DIGITAL ANALYSIS: THE STATUS QUO
An infinite number of sensors have been integrated into machine fleets and could stream sensor data continuously. However, they supervise machine operation without being stored or analysed. That data is the fuel of the future and your basis to start digitalization today.
The increasing availability of data down to a component level provides new opportunities for system monitoring and prediction. System performance and failures become predictable. Anomaly detection and enhanced system understanding are just some examples. The field of application for time series analysis of industrial processes is huge.
Recorded time-series allow to search for relevant machine operation patterns and to compare between different machines of the similar type. The life- and service cycle of each machine becomes transparent. New, prediction-based service strategies, quality monitoring devices and operation event diagnosis systems will be put in place and the market will challenge each manufacturer on his performance. Companies will require the specific know-how to implement self-learning data analytics, pattern recognition and prediction for their machines.
How to benefit from this potential, however, is largely unclear in the industry. The challenge is to discover the relevant cases and define use cases. Knowledge about the process itself, relevant sensors and data handling need to be combined with experience in data transmission, storage and finally digital analysis. We are convinced that machine learning is revolutionizing industrial processes, we firmly believe that a sound knowledge of the physics, the operation and the product life cycle is still required and will be so for a long time.
Internal resources are usually not sufficient to realize such projects. Off the shelf solutions are, on the other hand not available, since all processes are different and the relevant business case for each case needs to be developed.
streamwise capabilities allow to start now the development of tomorrow’s business and digitalization strategies and the data driven analysis of your machine over its entire life-cycle. we partner with state-of-the-art digitalization platforms to provide competitive connectivity, data streaming and cloud storage. streamwise provides tailored analytics to your specific machine process and beneficial business applications.
The impact of data-driven analysis and the power of self-learning algorithms on technical equipment can be dramatic. Even in relatively small systems, performance parameters and events are detected that would remain hidden from a conventional physical analysis.
streamwise has developed an approach to exploit data analytics starting from your current situation and includes consulting and development of data science projects. Centered around your system which already might have internal sensors, a controller software and possibly first live production data we arrange our digital analysis building blocks as needed.
In our opportunity workshops we work with state of the art methods and adapt to the technological ecosystem & requirements of our clients. Our data analytics approach enables a full data-driven understanding of your system under investigation. Furthermore, it opens the possibility to optimize it’s performance, predict it’s behavior and detect abnormal conditions. We develop predictive, descriptive and decisive models and select the right algorithm for your specific life cycle solution. We focus on the development of tailored solutions in the areas of event classification, anomaly detection, statistical inference based optimization, database architecture and improvement of machine-learning algorithm accuracy.

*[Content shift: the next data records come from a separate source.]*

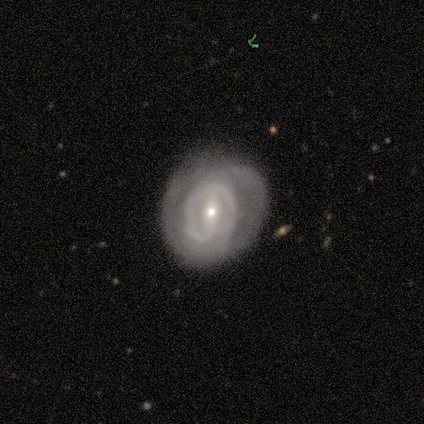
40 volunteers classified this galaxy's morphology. type=featured or disk (88%); edge-on=no (83%); bar=weak (38%); spiral arms=yes (72%); winding=tight (67%); arm count=2 (48%); bulge=small (66%); merging=none (65%).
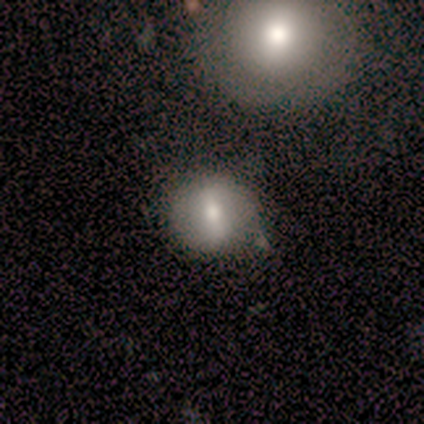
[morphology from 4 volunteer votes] Smooth or featured?
  - smooth: 50% * (tied)
  - featured or disk: 50% * (tied)
  - star or artifact: 0%
How rounded?
  - round: 100% *
  - in between: 0%
  - cigar-shaped: 0%
Merging?
  - none: 75% *
  - minor disturbance: 25%
  - major disturbance: 0%
  - merger: 0%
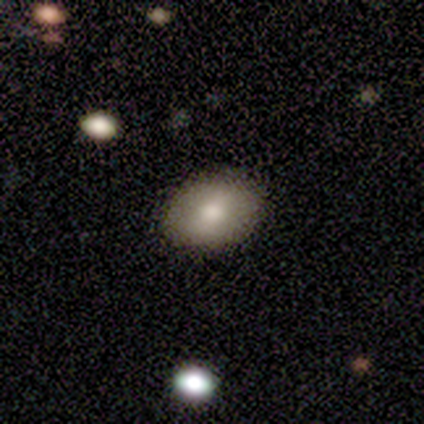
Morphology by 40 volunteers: Overall: smooth (65%; featured or disk 30%). How rounded: in between (81%). Merging: none (89%).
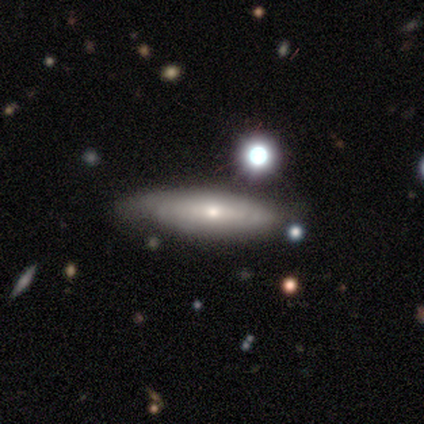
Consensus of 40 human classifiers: A featured or disk galaxy (50%) viewed edge-on (70%) with a rounded central bulge (64%).

Vote fractions:
- Smooth or featured? featured or disk: 50% / smooth: 35% / star or artifact: 15%
- Edge-on disk? yes: 70% / no: 30%
- Edge-on bulge? rounded: 64% / none: 36% / boxy: 0%
- Merging? none: 88% / minor disturbance: 6% / merger: 6% / major disturbance: 0%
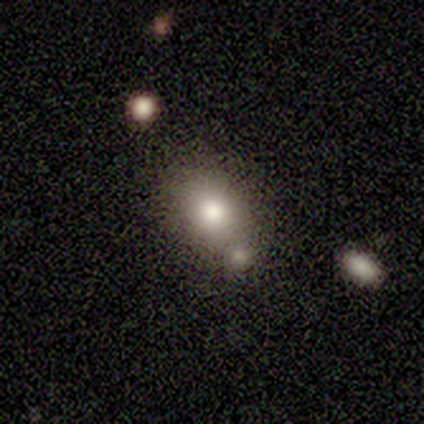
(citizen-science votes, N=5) Smooth or featured: smooth — 80% (star or artifact — 20%)
How rounded: in between — 75% (round — 25%)
Merging: none — 75% (minor disturbance — 25%)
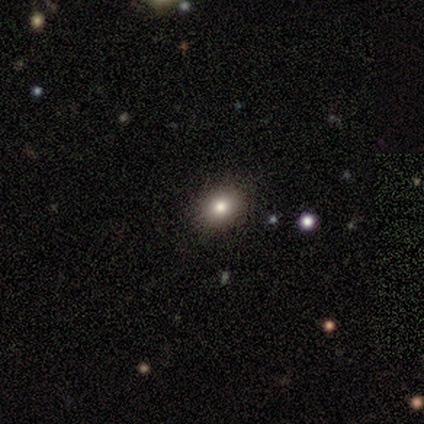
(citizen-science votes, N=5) Q: Smooth or featured?
A: smooth (80%); runner-up: featured or disk (20%)
Q: How rounded?
A: round (50%); tied with: in between (50%)
Q: Merging?
A: none (100%)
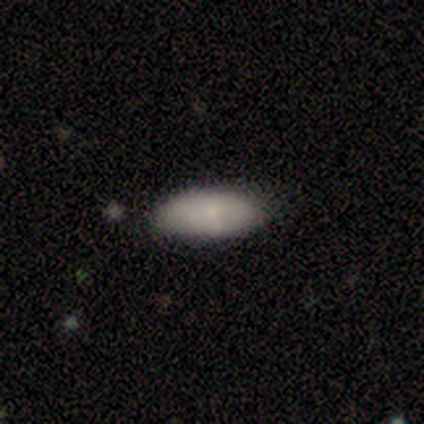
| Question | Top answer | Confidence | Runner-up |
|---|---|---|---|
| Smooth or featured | smooth | 100% | — |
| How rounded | in between | 100% | — |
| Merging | none | 80% | minor disturbance (20%) |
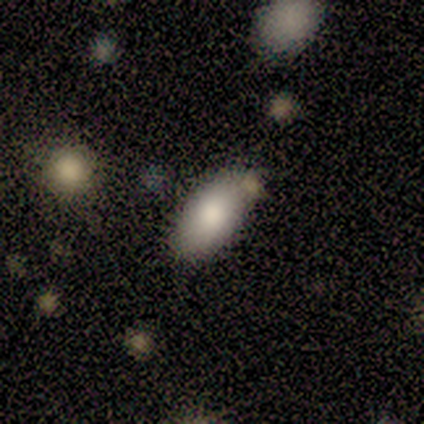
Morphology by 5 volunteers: smooth 80%, featured or disk 20%, star or artifact 0%. Down the decision tree: how rounded — in between (100%); merging — none (80%).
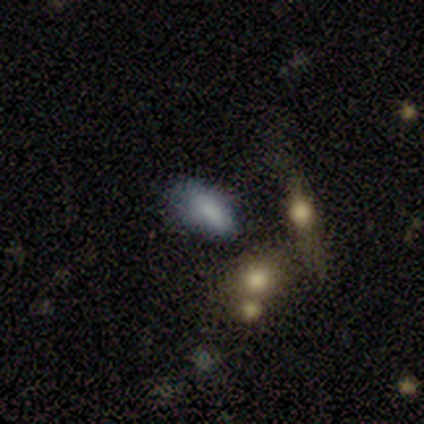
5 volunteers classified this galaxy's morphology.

Central to the streamwise approach is a product life cycle analysis with a digital focus, as prediction and prognostics on machine level data is a key capability for OEMs and allows new business models for your machine services.
The correlation of machine data with fleet event data for
- manufacturing and production events
- operation and quality events
- maintenance and service events
defines valuable predictive services and increases quality and life-cycle performance. Also the comparison and learning from the machine fleet with pattern detection will generate valuable service events and improve operations. New monitoring and diagnosis systems based on data analytics will supervise the machine performance for your benefit.